Jittery investors dumped Greek shares Thursday after the European Central Bank tightened the screws on the country's banking system, in a move that piles pressure on the new anti-austerity government to swiftly conclude a compromise deal with bailout creditors.
Shares on the volatile Athens stock exchange dived nearly 10 percent on opening, but later recovered a bit and were trading 5.5 percent down at midday. The interest rate on Greece's 10-year bonds also ratcheted 0.63 percentage point higher to 10.42 percent, in a further sign that investors are concerned about the new government's ability to quickly conclude a debt deal with its creditors.
On Thursday in Berlin, Greek Finance Minister Yanis Varoufakis — who is touring European capitals — is meeting with his German counterpart, Wolfgang Schaeuble. As well as being the biggest European contributor to Greece's five-year bailout program, Germany is a staunch proponent of the strict fiscal discipline that led to deep income cuts in Greece, amid record-high unemployment and an economic depression.
Their talks come just hours after the ECB said it would stop lending to Greek banks using the nation's junk-rated government bonds as collateral. The ECB justified the move by saying prospects appear uncertain for a new deal between the radical left government in Athens and its international bailout creditors. Greek banks retain access to emergency lending, but at a higher cost and subject to ECB approval.
"It is difficult to see this as anything other than a very aggressive move by the ECB," said Gary Jenkins, chief credit strategist at LNG Capital.
Prime Minister Alexis Tsipras' 10-day-old government played down the impact on Greece's banking system and insisted that it would stick to its anti-austerity agenda. It said the ECB ruling put pressure on Athens and its creditors alike to strike a deal.
Tsipras' radical left Syriza party has pledged to seek forgiveness for most of Greece's debt pile, water down budgetary surplus targets Greece has committed to under its 240 billion euro bailout agreements, restore slashed minimum wages and rehire sacked civil servants.
Government spokesman Gavriil Sakellaridis said Greece is not using blackmail in its bid to win over bailout creditors — its eurozone partners and the International Monetary Fund — but "will not be blackmailed" either.
"Greece desires, and is determined to seek, a mutually beneficial solution," he told private Mega TV.
VTB Capital Research analyst Neil MacKinnon said it seemed unlikely that the Greek government would cave in.

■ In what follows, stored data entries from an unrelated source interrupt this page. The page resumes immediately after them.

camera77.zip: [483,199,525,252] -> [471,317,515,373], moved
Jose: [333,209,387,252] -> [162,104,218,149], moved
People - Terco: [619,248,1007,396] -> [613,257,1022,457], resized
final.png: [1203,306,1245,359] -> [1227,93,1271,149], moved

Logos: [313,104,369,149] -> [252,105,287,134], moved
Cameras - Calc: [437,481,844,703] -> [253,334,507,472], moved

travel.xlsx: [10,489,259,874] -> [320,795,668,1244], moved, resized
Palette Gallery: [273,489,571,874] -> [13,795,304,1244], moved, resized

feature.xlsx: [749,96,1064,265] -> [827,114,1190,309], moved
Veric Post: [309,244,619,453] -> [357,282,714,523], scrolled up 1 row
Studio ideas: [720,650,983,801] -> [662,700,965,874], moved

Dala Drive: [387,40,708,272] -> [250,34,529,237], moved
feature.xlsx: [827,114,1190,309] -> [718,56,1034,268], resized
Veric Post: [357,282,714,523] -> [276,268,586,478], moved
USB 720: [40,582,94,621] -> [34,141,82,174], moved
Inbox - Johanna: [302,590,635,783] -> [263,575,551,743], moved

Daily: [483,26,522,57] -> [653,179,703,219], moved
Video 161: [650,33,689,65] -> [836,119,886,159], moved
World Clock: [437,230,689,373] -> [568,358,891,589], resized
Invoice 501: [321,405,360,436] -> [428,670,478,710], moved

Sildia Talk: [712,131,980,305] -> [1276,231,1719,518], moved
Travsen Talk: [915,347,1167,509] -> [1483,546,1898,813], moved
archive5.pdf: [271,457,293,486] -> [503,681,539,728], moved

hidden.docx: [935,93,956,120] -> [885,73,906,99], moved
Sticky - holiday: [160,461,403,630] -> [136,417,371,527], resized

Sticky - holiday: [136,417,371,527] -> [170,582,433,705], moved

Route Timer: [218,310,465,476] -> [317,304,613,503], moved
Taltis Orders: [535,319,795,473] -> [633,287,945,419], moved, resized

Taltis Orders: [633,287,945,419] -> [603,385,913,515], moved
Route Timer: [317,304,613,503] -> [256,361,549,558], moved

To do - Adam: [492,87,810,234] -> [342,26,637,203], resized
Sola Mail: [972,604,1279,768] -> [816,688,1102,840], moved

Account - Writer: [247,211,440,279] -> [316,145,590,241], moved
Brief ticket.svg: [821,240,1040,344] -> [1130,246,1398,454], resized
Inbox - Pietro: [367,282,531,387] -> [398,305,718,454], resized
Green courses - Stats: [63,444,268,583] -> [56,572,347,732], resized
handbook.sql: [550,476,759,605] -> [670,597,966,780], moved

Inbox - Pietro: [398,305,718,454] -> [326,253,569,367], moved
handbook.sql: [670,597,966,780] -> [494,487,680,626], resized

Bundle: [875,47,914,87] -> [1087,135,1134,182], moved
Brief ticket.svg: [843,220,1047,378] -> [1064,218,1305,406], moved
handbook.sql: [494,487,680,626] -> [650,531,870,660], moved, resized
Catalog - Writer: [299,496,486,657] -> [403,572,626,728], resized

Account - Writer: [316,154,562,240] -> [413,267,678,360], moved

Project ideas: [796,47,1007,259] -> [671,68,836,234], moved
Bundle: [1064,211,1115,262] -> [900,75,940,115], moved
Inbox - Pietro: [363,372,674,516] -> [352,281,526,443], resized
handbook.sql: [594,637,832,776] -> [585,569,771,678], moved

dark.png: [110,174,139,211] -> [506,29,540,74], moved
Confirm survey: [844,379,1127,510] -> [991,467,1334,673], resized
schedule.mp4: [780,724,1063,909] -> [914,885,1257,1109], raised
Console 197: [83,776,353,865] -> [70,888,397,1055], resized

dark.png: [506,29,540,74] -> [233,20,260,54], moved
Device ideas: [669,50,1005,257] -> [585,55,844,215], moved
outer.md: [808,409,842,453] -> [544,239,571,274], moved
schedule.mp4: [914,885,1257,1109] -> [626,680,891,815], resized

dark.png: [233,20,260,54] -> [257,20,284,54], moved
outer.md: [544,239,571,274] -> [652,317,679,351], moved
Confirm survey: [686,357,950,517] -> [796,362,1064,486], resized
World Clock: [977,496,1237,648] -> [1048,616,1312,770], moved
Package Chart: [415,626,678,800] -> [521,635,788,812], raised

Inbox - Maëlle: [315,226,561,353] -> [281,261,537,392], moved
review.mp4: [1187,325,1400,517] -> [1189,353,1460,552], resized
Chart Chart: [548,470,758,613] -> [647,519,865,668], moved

"(The ECB decision) will certainly harden the stance of those in the Greek government who see the EU as imposing draconian penalties on the Greek economy," he said. "This backdrop just ends up raising the probability of Greece exiting monetary union."
Berenberg Bank analyst Christian Schulz said the ECB decision dealt a severe blow to Greece's negotiating position ahead of the talks in Berlin.
"Schaeuble is likely to highlight to Varoufakis that Greece cannot breach the conditions under which it received bail-out funds so far, which includes the labor reform and public sector lay-offs that Syriza now wants to reverse, and that there will be strings attached to any new money as well," he said.
A complete cutoff from the ECB, including a refusal of more emergency credit, could pull the plug on Greek banks, leaving the government with no other source of funds to rescue them except for printing a new national currency. However, analysts say the ECB will be reluctant to make such a move unless politicians have exhausted all their options for a compromise.